◆ **Given instruction**
Rewrite every line of the listing below, replacing "phylum" with "division" and keeping everything else unchanged. Omit the picture lines from your version.

◆ **Data records**
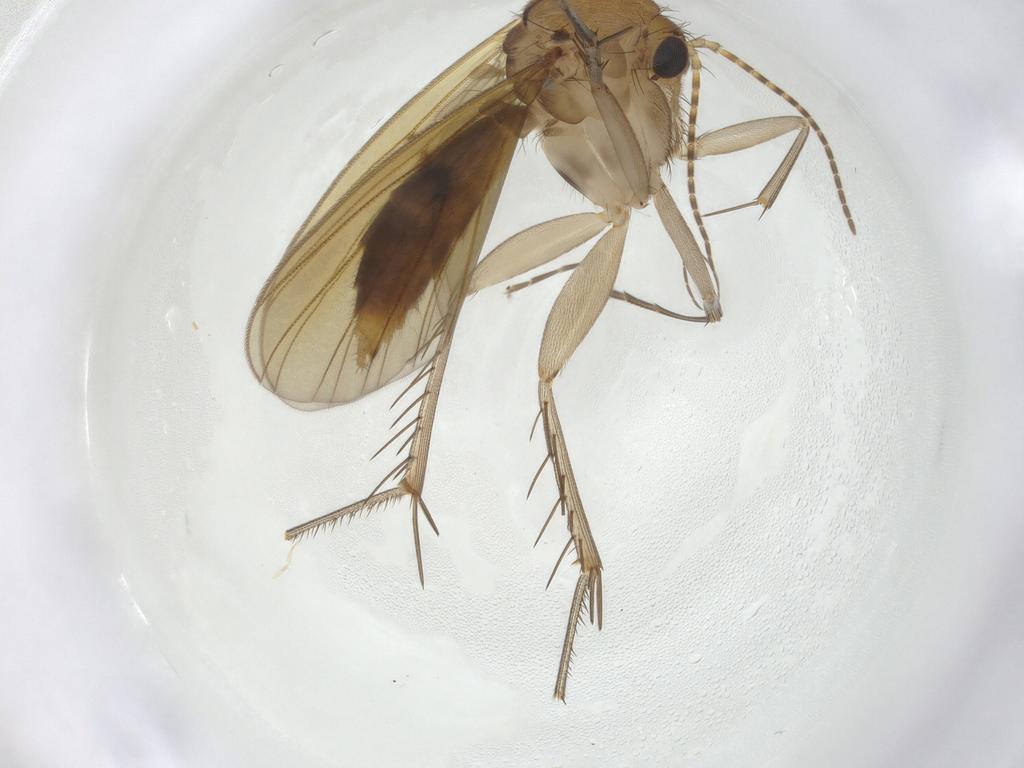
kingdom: Animalia
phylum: Arthropoda
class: Insecta
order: Diptera
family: Mycetophilidae
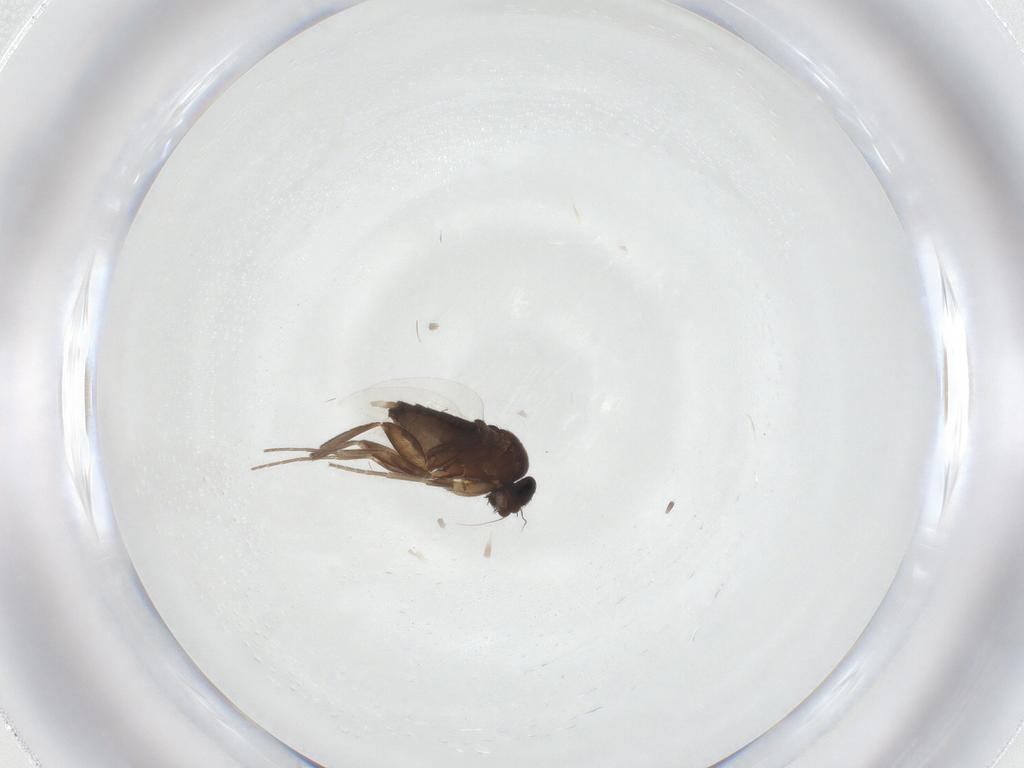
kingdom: Animalia
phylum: Arthropoda
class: Insecta
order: Diptera
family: Phoridae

◆ **The completed task**
kingdom: Animalia
division: Arthropoda
class: Insecta
order: Diptera
family: Mycetophilidae
kingdom: Animalia
division: Arthropoda
class: Insecta
order: Diptera
family: Phoridae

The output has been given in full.